On 11th May 1969, in the same operation, Warrant Officer Simpson's battalion commander was killed and an Australian Warrant Officer and several indigenous soldiers were wounded. In addition, one other Australian Warrant Officer who had been separated from the majority of his troops was contained in the area by enemy fire. Warrant Officer Simpson quickly organised two platoons of indigenous soldiers and several advisors and led them to the position of the contact. On reaching the position the element with Warrant Officer Simpson came under heavy fire and all but a few of the soldiers with him fell back Disregarding his own safety he moved forward in the face of accurate enemy machine gun fire, in order to cover the initial evacuation of the casualties. The wounded were eventually moved out of the line of enemy fire, which all this time was directed at Warrant Officer Simpson from close range. At the risk of almost certain death he made several attempts to move further forward towards his Battalion Commander's body but on each occasion he was stopped by heavy fire. Realising the position was becoming untenable and that priority should be given to extricating other casualties as quickly as possible, Warrant Officer Simpson alone and still under enemy fire covered the withdrawal of the wounded by personally placing himself between the wounded and the enemy From this position he fought on and by outstanding courage and valour was able to prevent the enemy advance until the wounded were removed from the immediate vicinity Warrant Officer Simpson's gallant and individual action and his coolness under fire were exceptional and were instrumental in achieving the successful evacuation of the wounded to the helicopter evacuation pad.

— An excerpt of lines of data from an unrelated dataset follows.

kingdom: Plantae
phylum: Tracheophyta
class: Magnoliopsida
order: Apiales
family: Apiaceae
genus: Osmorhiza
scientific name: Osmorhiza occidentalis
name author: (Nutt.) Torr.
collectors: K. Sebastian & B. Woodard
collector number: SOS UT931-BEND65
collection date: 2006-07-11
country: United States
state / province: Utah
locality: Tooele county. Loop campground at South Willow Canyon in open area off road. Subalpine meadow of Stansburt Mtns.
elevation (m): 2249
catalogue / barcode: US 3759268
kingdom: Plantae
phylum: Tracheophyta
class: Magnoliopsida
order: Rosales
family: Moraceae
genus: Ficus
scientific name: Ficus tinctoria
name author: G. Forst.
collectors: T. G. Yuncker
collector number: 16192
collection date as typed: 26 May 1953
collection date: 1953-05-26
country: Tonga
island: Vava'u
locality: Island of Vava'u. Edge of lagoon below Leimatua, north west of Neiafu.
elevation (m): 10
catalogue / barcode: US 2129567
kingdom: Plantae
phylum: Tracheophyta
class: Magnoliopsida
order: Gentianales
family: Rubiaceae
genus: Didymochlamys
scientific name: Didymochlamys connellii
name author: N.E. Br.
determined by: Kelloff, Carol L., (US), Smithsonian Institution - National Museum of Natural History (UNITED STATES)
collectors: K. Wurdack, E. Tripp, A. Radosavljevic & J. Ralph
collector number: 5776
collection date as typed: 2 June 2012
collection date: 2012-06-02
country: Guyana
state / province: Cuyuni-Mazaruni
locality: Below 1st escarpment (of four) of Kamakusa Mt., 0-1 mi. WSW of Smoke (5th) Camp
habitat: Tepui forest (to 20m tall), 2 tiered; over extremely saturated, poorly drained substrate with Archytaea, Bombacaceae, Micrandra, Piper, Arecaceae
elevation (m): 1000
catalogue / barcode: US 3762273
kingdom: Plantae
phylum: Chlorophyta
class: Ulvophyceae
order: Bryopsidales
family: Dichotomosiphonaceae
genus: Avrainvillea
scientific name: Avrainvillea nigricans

Warrant Officer Simpson's repeated acts of personal bravery in this operation were an inspiration to all Vietnamese, United States and Australian soldiers who served with him His conspicuous gallantry was in the highest tradition of the Australian Army

==Later life and death==
Simpson took his final discharge from the army in May 1970. In 1972, he took up a position as administrative officer at the Australian Embassy in Tokyo. He died of cancer in Tokyo on 18 October 1978 and was buried at the Yokohama War Cemetery, Japan. His Victoria Cross and portrait are displayed at the Australian War Memorial in Canberra.